[Opening Supplied material section]

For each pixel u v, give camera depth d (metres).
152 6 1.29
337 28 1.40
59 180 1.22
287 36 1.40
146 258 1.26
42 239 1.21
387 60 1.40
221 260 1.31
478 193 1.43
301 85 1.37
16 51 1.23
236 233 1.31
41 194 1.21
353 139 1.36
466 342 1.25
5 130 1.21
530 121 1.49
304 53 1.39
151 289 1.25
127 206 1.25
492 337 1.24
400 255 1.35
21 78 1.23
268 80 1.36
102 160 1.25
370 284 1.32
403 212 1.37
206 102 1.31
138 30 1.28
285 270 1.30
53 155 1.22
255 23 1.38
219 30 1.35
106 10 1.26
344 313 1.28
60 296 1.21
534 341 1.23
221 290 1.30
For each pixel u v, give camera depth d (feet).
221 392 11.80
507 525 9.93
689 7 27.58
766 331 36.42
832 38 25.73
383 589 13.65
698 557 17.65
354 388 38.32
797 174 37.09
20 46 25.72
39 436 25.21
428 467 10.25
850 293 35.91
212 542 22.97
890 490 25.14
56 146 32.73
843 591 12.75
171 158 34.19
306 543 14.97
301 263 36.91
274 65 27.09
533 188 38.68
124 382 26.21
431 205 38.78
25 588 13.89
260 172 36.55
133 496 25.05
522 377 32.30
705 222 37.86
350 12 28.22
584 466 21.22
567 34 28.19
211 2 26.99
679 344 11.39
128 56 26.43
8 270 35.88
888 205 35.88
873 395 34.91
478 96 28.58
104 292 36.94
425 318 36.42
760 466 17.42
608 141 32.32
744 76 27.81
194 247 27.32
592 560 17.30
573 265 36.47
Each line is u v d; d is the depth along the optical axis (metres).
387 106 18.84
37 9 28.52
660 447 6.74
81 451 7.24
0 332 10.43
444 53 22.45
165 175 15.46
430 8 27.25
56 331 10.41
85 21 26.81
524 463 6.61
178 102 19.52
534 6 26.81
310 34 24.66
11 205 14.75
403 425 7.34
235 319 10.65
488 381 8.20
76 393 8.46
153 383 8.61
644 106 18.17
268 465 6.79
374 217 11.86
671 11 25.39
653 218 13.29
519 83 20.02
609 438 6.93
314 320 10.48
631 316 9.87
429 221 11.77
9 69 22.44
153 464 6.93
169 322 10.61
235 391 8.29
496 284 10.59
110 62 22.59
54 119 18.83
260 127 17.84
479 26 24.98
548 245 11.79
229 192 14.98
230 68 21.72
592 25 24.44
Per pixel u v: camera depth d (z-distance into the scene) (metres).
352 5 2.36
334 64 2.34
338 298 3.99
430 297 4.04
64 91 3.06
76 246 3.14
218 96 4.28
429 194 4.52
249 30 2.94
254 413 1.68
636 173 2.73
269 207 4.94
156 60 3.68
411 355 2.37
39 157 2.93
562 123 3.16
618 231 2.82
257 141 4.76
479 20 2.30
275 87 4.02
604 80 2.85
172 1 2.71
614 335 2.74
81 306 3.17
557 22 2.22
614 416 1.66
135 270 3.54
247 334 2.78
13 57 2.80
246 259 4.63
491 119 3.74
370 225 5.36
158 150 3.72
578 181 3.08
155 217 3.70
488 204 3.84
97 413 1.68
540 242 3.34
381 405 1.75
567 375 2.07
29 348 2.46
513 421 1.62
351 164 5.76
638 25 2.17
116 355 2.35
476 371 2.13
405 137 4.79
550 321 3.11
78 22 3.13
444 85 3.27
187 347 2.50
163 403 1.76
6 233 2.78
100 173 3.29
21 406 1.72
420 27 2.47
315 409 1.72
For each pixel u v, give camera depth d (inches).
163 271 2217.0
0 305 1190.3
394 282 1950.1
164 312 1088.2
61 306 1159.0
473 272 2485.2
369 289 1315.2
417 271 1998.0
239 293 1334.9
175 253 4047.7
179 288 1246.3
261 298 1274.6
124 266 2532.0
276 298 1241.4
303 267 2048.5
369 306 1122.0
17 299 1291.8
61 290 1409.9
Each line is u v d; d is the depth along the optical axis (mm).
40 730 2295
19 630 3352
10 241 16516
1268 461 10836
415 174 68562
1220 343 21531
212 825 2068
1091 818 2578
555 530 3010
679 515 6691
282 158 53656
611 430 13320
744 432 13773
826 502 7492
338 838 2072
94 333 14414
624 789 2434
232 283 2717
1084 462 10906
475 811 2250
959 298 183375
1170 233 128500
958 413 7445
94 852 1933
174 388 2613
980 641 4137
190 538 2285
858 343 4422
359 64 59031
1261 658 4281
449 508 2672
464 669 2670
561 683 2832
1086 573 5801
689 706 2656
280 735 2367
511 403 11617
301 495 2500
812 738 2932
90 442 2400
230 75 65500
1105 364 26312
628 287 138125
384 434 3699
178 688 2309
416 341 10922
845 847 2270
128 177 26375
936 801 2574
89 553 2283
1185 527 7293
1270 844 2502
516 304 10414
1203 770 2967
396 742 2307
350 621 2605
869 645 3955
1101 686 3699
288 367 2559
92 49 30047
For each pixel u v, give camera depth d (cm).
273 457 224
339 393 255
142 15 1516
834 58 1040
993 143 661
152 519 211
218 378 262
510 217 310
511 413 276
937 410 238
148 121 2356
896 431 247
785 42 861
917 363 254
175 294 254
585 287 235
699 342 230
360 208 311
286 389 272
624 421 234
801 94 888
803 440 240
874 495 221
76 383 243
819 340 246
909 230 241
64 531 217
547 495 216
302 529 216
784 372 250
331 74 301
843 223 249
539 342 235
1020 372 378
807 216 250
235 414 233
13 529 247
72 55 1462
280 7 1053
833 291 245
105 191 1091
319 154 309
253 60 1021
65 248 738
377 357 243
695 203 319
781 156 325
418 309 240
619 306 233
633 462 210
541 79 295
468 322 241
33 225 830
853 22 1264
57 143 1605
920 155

[Closing Supplied material section]

**What you have to do:**
For each record in the listing, output it again exactly.

**Exercise result:**
For each pixel u v, give camera depth d (metres).
152 6 1.29
337 28 1.40
59 180 1.22
287 36 1.40
146 258 1.26
42 239 1.21
387 60 1.40
221 260 1.31
478 193 1.43
301 85 1.37
16 51 1.23
236 233 1.31
41 194 1.21
353 139 1.36
466 342 1.25
5 130 1.21
530 121 1.49
304 53 1.39
151 289 1.25
127 206 1.25
492 337 1.24
400 255 1.35
21 78 1.23
268 80 1.36
102 160 1.25
370 284 1.32
403 212 1.37
206 102 1.31
138 30 1.28
285 270 1.30
53 155 1.22
255 23 1.38
219 30 1.35
106 10 1.26
344 313 1.28
60 296 1.21
534 341 1.23
221 290 1.30
For each pixel u v, give camera depth d (feet).
221 392 11.80
507 525 9.93
689 7 27.58
766 331 36.42
832 38 25.73
383 589 13.65
698 557 17.65
354 388 38.32
797 174 37.09
20 46 25.72
39 436 25.21
428 467 10.25
850 293 35.91
212 542 22.97
890 490 25.14
56 146 32.73
843 591 12.75
171 158 34.19
306 543 14.97
301 263 36.91
274 65 27.09
533 188 38.68
124 382 26.21
431 205 38.78
25 588 13.89
260 172 36.55
133 496 25.05
522 377 32.30
705 222 37.86
350 12 28.22
584 466 21.22
567 34 28.19
211 2 26.99
679 344 11.39
128 56 26.43
8 270 35.88
888 205 35.88
873 395 34.91
478 96 28.58
104 292 36.94
425 318 36.42
760 466 17.42
608 141 32.32
744 76 27.81
194 247 27.32
592 560 17.30
573 265 36.47
Each line is u v d; d is the depth along the optical axis (metres).
387 106 18.84
37 9 28.52
660 447 6.74
81 451 7.24
0 332 10.43
444 53 22.45
165 175 15.46
430 8 27.25
56 331 10.41
85 21 26.81
524 463 6.61
178 102 19.52
534 6 26.81
310 34 24.66
11 205 14.75
403 425 7.34
235 319 10.65
488 381 8.20
76 393 8.46
153 383 8.61
644 106 18.17
268 465 6.79
374 217 11.86
671 11 25.39
653 218 13.29
519 83 20.02
609 438 6.93
314 320 10.48
631 316 9.87
429 221 11.77
9 69 22.44
153 464 6.93
169 322 10.61
235 391 8.29
496 284 10.59
110 62 22.59
54 119 18.83
260 127 17.84
479 26 24.98
548 245 11.79
229 192 14.98
230 68 21.72
592 25 24.44
Per pixel u v: camera depth d (z-distance into the scene) (metres).
352 5 2.36
334 64 2.34
338 298 3.99
430 297 4.04
64 91 3.06
76 246 3.14
218 96 4.28
429 194 4.52
249 30 2.94
254 413 1.68
636 173 2.73
269 207 4.94
156 60 3.68
411 355 2.37
39 157 2.93
562 123 3.16
618 231 2.82
257 141 4.76
479 20 2.30
275 87 4.02
604 80 2.85
172 1 2.71
614 335 2.74
81 306 3.17
557 22 2.22
614 416 1.66
135 270 3.54
247 334 2.78
13 57 2.80
246 259 4.63
491 119 3.74
370 225 5.36
158 150 3.72
578 181 3.08
155 217 3.70
488 204 3.84
97 413 1.68
540 242 3.34
381 405 1.75
567 375 2.07
29 348 2.46
513 421 1.62
351 164 5.76
638 25 2.17
116 355 2.35
476 371 2.13
405 137 4.79
550 321 3.11
78 22 3.13
444 85 3.27
187 347 2.50
163 403 1.76
6 233 2.78
100 173 3.29
21 406 1.72
420 27 2.47
315 409 1.72
For each pixel u v, give camera depth d (inches).
163 271 2217.0
0 305 1190.3
394 282 1950.1
164 312 1088.2
61 306 1159.0
473 272 2485.2
369 289 1315.2
417 271 1998.0
239 293 1334.9
175 253 4047.7
179 288 1246.3
261 298 1274.6
124 266 2532.0
276 298 1241.4
303 267 2048.5
369 306 1122.0
17 299 1291.8
61 290 1409.9
Each line is u v d; d is the depth along the optical axis (mm).
40 730 2295
19 630 3352
10 241 16516
1268 461 10836
415 174 68562
1220 343 21531
212 825 2068
1091 818 2578
555 530 3010
679 515 6691
282 158 53656
611 430 13320
744 432 13773
826 502 7492
338 838 2072
94 333 14414
624 789 2434
232 283 2717
1084 462 10906
475 811 2250
959 298 183375
1170 233 128500
958 413 7445
94 852 1933
174 388 2613
980 641 4137
190 538 2285
858 343 4422
359 64 59031
1261 658 4281
449 508 2672
464 669 2670
561 683 2832
1086 573 5801
689 706 2656
280 735 2367
511 403 11617
301 495 2500
812 738 2932
90 442 2400
230 75 65500
1105 364 26312
628 287 138125
384 434 3699
178 688 2309
416 341 10922
845 847 2270
128 177 26375
936 801 2574
89 553 2283
1185 527 7293
1270 844 2502
516 304 10414
1203 770 2967
396 742 2307
350 621 2605
869 645 3955
1101 686 3699
288 367 2559
92 49 30047
For each pixel u v, give camera depth d (cm).
273 457 224
339 393 255
142 15 1516
834 58 1040
993 143 661
152 519 211
218 378 262
510 217 310
511 413 276
937 410 238
148 121 2356
896 431 247
785 42 861
917 363 254
175 294 254
585 287 235
699 342 230
360 208 311
286 389 272
624 421 234
801 94 888
803 440 240
874 495 221
76 383 243
819 340 246
909 230 241
64 531 217
547 495 216
302 529 216
784 372 250
331 74 301
843 223 249
539 342 235
1020 372 378
807 216 250
235 414 233
13 529 247
72 55 1462
280 7 1053
833 291 245
105 191 1091
319 154 309
253 60 1021
65 248 738
377 357 243
695 203 319
781 156 325
418 309 240
619 306 233
633 462 210
541 79 295
468 322 241
33 225 830
853 22 1264
57 143 1605
920 155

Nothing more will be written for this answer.